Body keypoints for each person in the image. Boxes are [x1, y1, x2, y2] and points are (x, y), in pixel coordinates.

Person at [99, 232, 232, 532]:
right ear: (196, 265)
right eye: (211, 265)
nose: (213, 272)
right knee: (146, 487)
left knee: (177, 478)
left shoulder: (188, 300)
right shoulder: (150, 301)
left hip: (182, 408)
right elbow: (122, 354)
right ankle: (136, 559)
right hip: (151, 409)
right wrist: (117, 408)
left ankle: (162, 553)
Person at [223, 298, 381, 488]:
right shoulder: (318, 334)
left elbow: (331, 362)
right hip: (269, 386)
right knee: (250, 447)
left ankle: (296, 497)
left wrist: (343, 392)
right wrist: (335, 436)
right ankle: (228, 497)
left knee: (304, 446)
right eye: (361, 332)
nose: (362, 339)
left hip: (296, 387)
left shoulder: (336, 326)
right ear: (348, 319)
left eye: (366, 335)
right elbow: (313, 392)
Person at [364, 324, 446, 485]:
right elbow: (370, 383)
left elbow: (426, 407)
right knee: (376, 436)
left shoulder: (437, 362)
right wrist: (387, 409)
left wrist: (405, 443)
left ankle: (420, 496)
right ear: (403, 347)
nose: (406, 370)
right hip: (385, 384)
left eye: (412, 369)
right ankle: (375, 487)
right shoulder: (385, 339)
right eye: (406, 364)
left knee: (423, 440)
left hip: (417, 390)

• • • •

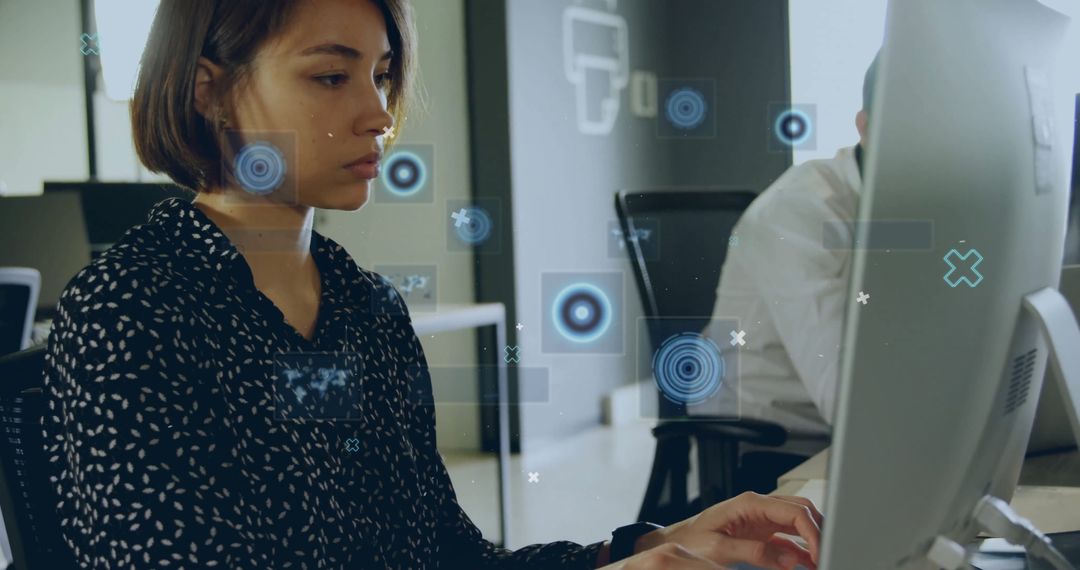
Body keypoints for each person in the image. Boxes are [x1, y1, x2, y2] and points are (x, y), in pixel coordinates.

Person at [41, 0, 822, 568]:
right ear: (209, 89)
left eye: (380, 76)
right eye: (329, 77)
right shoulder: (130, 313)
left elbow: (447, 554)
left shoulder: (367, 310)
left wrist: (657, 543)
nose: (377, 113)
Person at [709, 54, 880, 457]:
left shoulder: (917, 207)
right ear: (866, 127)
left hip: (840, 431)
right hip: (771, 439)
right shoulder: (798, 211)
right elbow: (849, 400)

• • • •

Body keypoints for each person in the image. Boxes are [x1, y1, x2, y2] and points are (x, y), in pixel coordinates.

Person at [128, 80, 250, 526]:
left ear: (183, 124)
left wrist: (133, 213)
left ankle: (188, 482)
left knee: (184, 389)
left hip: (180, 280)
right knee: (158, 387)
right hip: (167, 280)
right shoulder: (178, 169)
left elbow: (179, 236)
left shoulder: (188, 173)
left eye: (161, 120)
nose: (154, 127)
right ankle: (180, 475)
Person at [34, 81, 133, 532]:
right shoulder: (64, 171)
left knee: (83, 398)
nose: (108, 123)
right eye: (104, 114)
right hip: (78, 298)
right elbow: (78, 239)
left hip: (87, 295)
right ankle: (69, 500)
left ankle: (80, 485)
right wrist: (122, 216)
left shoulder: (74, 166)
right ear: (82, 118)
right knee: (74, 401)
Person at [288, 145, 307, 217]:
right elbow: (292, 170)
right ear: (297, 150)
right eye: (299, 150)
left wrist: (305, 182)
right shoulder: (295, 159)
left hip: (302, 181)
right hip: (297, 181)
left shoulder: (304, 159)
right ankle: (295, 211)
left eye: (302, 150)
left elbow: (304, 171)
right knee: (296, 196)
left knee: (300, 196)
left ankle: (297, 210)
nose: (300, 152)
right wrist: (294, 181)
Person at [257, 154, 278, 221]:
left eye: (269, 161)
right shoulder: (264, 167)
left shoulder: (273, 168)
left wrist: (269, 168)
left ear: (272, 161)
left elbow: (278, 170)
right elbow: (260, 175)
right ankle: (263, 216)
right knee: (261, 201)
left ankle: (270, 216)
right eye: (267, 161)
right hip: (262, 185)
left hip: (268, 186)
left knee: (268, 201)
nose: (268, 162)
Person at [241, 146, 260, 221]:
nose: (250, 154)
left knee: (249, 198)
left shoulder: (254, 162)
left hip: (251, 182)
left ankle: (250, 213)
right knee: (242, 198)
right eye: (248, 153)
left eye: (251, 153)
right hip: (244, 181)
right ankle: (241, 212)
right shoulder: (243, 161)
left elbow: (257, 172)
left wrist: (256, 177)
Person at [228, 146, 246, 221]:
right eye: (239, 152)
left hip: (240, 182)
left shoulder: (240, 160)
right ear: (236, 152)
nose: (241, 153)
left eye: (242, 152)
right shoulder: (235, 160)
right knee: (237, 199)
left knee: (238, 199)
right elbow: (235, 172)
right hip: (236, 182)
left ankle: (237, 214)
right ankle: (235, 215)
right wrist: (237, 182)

• • • •

INSTRUCTIONS FOR THE TASK - In the listing above, find the line with "left shoulder: (74, 166)" and the line with "left knee: (238, 199)", then reproduce both and every line between them exactly.

OUTPUT BELOW -
left shoulder: (74, 166)
right ear: (82, 118)
right knee: (74, 401)
Person at [288, 145, 307, 217]:
right elbow: (292, 170)
right ear: (297, 150)
right eye: (299, 150)
left wrist: (305, 182)
right shoulder: (295, 159)
left hip: (302, 181)
right hip: (297, 181)
left shoulder: (304, 159)
right ankle: (295, 211)
left eye: (302, 150)
left elbow: (304, 171)
right knee: (296, 196)
left knee: (300, 196)
left ankle: (297, 210)
nose: (300, 152)
right wrist: (294, 181)
Person at [257, 154, 278, 221]:
left eye: (269, 161)
right shoulder: (264, 167)
left shoulder: (273, 168)
left wrist: (269, 168)
left ear: (272, 161)
left elbow: (278, 170)
right elbow: (260, 175)
right ankle: (263, 216)
right knee: (261, 201)
left ankle: (270, 216)
right eye: (267, 161)
right hip: (262, 185)
left hip: (268, 186)
left knee: (268, 201)
nose: (268, 162)
Person at [241, 146, 260, 221]:
nose: (250, 154)
left knee: (249, 198)
left shoulder: (254, 162)
left hip: (251, 182)
left ankle: (250, 213)
right knee: (242, 198)
right eye: (248, 153)
left eye: (251, 153)
right hip: (244, 181)
right ankle: (241, 212)
right shoulder: (243, 161)
left elbow: (257, 172)
left wrist: (256, 177)
Person at [228, 146, 246, 221]:
right eye: (239, 152)
left hip: (240, 182)
left shoulder: (240, 160)
right ear: (236, 152)
nose: (241, 153)
left eye: (242, 152)
right shoulder: (235, 160)
right knee: (237, 199)
left knee: (238, 199)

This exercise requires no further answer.